For making the neck template I largely base my approach on that documented by Jack Wells over on TDPRI, but because that approach demands a table router, I’ve adapted it for working with a plunge router.
I rip some 18mm MDF into a 50mm strip and cut it into two long and one short pieces.
I stick one down on the MDF that will become the template, and push the neck up tight against it.
As tightly as possible I stick down the second piece. With pencil I mark a line on the inside edge of each piece – so that I can accurately mark the centre-line later on.

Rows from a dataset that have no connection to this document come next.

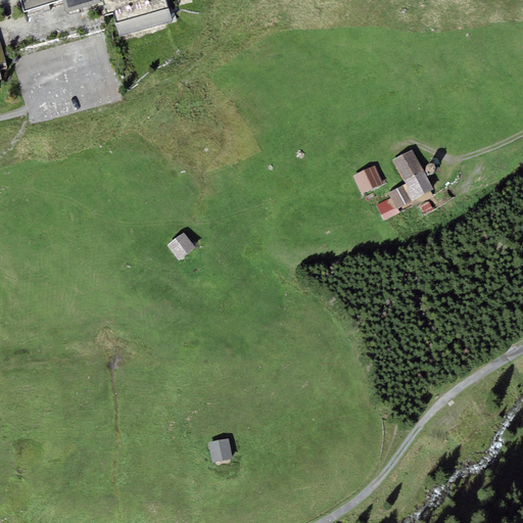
[(20,0),(25,12),(63,2),(67,13),(99,3),(102,15),(114,12),(121,35),(171,20),(164,0),(20,0)]
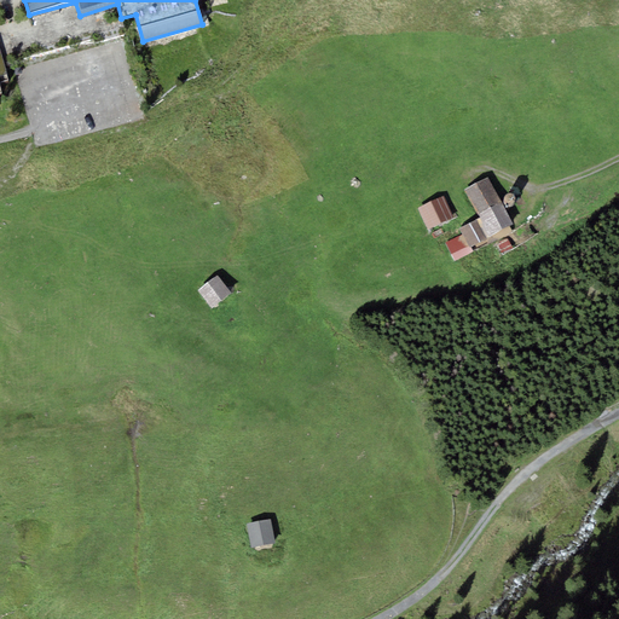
[(487,177),(464,190),(480,218),(470,223),(480,242),(513,225),(487,177)]
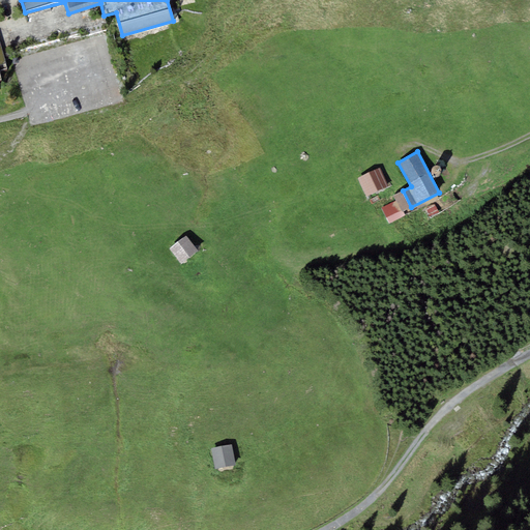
[(380,168),(358,178),(366,197),(388,186),(380,168)]
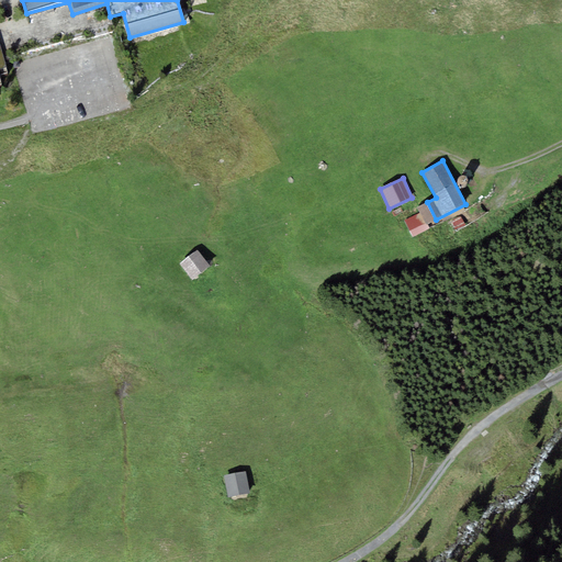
[(417,206),(420,213),(427,225),(428,224),(436,220),(427,202),(417,206)]
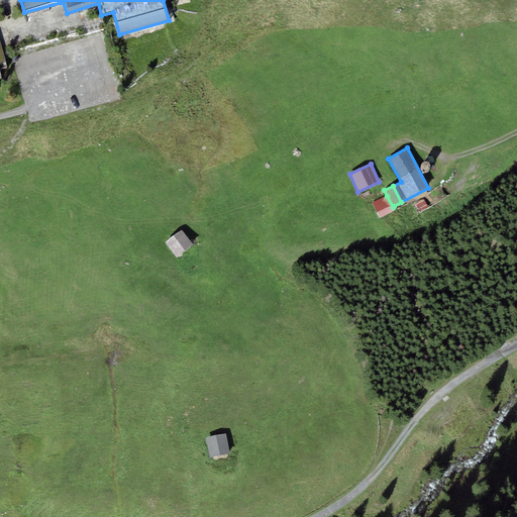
[(387,196),(372,203),(380,218),(396,210),(394,206),(393,207),(387,196)]
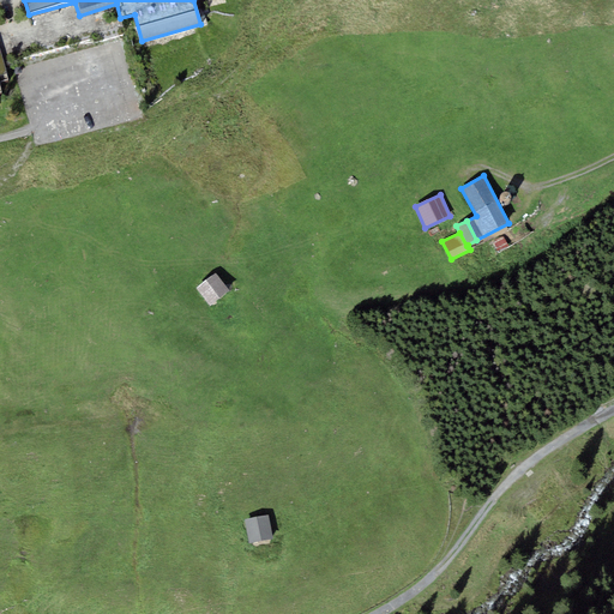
[(211,306),(229,292),(214,274),(197,288),(211,306)]
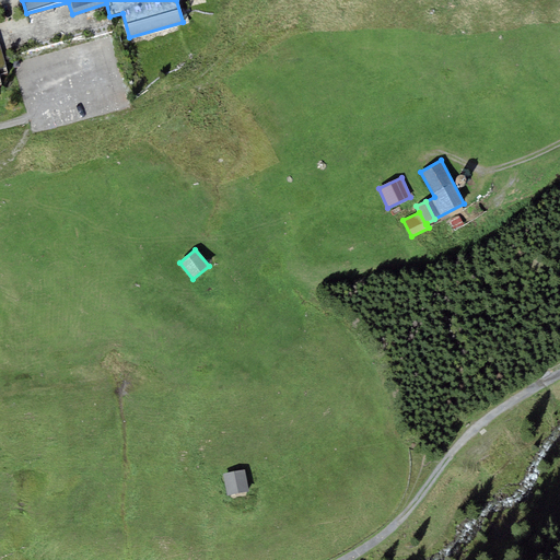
[(240,475),(218,477),(220,501),(242,499),(240,475)]
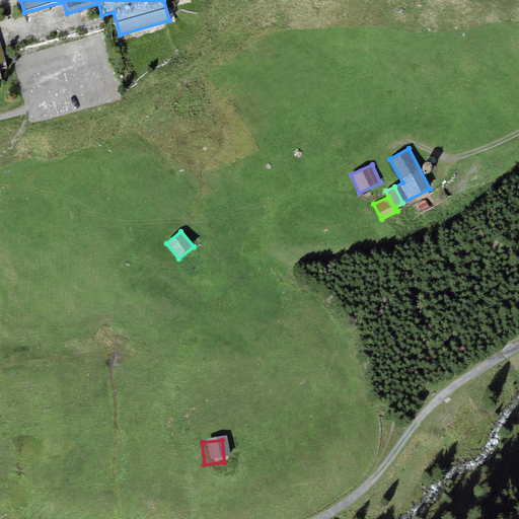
All buildings are outlined.
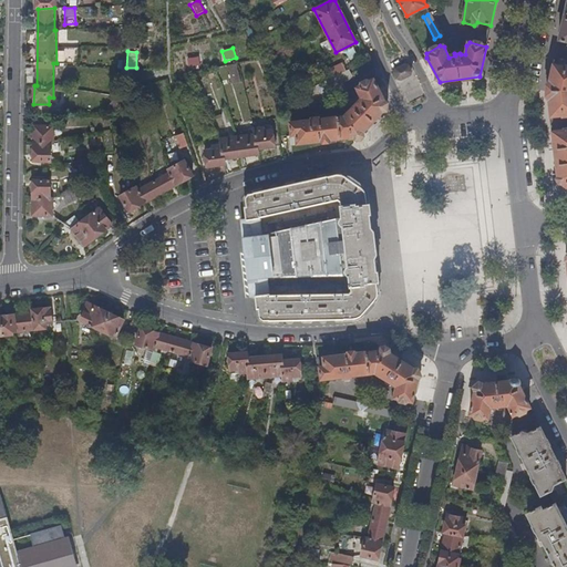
[(185,60),(187,68),(199,64),(197,57),(185,60)]
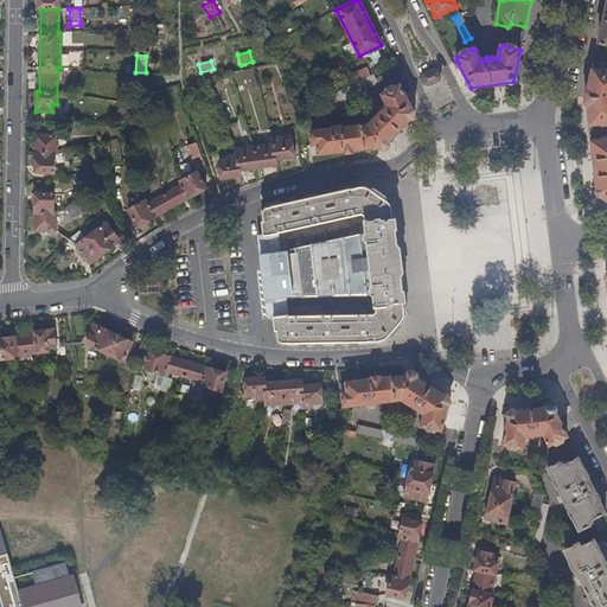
[(369,75),(364,68),(349,75),(353,83),(369,75)]
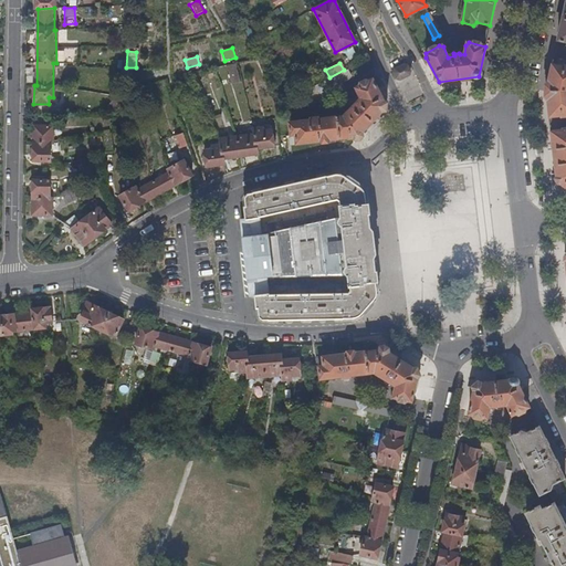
[(552,65),(546,87),(546,88),(556,180),(565,189),(565,65),(564,66),(563,67),(552,65)]
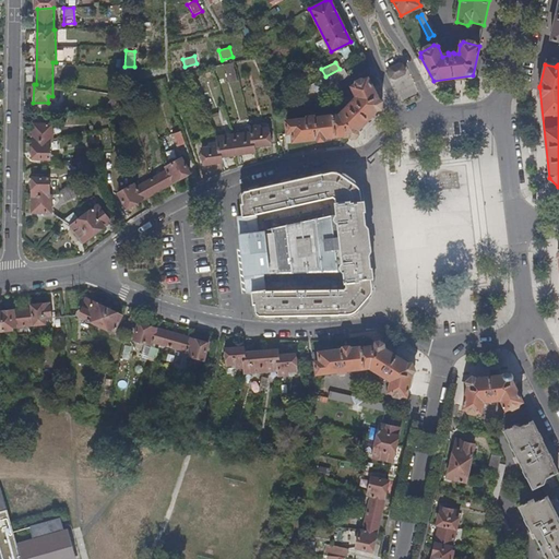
[(401,67),(397,66),(389,69),(389,73),(391,78),(395,79),(403,74),(404,71),(401,67)]
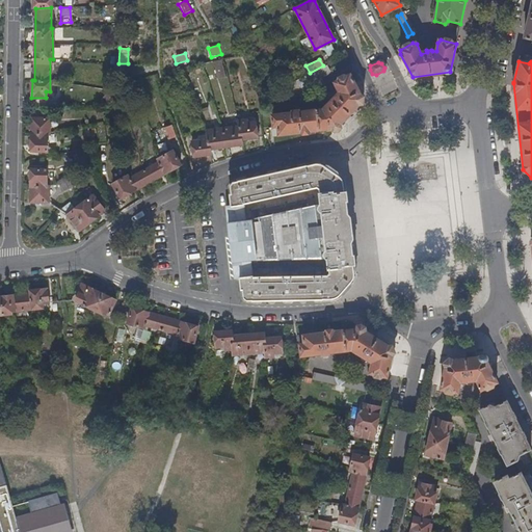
[(328,72),(325,65),(276,90),(278,96),(298,86),(301,88),(309,85),(310,81),(328,72)]
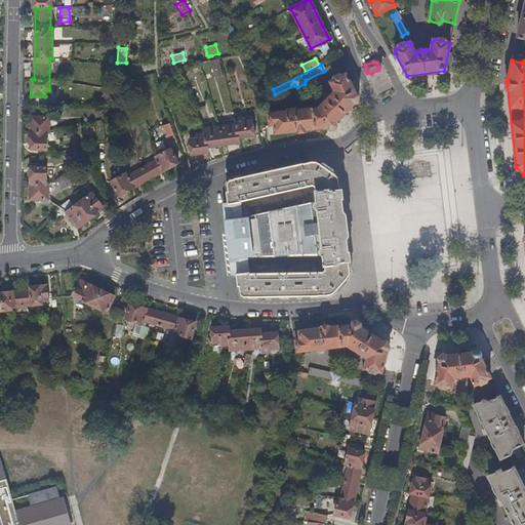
[(358,99),(347,77),(346,75),(342,74),(331,80),(330,85),(334,92),(330,96),(328,95),(324,99),(325,102),(318,109),(294,111),(293,109),(287,110),(286,111),(286,112),(268,115),(268,125),(269,134),(275,134),(275,133),(295,131),(295,134),(306,132),(306,130),(325,127),(332,126),(358,99)]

I mark the end of the heel and then tap the neck into the two pieces to get them as snug as possible – without dislodging the two taped down battens. I mark the new position of the neck heel. I measure a further 7-8mm in and stick down the small piece. This ensures a nice snug fit once the pocket is cut.
With the pattern following bit I cut about 10mm deep into the MDF and then remove the battens. Before I’ve cut right through I want to mark the centre-line. Rather than pencil – when I’m working on template material, I prefer to use my Stanley knife to mark lines which is much more accurate and less prone to smudging.
And then I check the fit against the neck. What I’m aiming for is snug enough to hold itself to the neck, but not so tight that you have trouble getting the neck in and out.
Now I’m happy with the neck pocket I mark on the body exactly where the neck heel should lie. I can then use the centre-line and this mark to mount the neck pocket template to the body.
Then it is a simple matter of routing the pocket to depth (17mm in this case) and then checking the fit.
Last job for the day was to cut the binding channel in the body and headstock. I removed the bearing from my 12mm laminate trimmer and replaced it with a 9mm bearing from another cutter. This will cut a channel 1.5mm deep. I set the depth and tested on numerous pieces of scrap until I was totally happy. Then it was a simple matter of running it round the top edge of the body.
The headstock was more problematic because the narrowness means that it is difficult to keep the router’s baseplate flat against the surface. With care and patience I was able to complete the cut, but I didn’t go too close to the ends, preferring to finish these with a chisel.
There are only a woodworking jobs left now. I need to drill the hole for the jack socket, rout the control cavity and make a cover, rout for the pickups and drill the wire runs. I’ll glue the binding and trim the ends before gluing the neck into place. All that will then remain is carving the heel and sanding it ready for finish.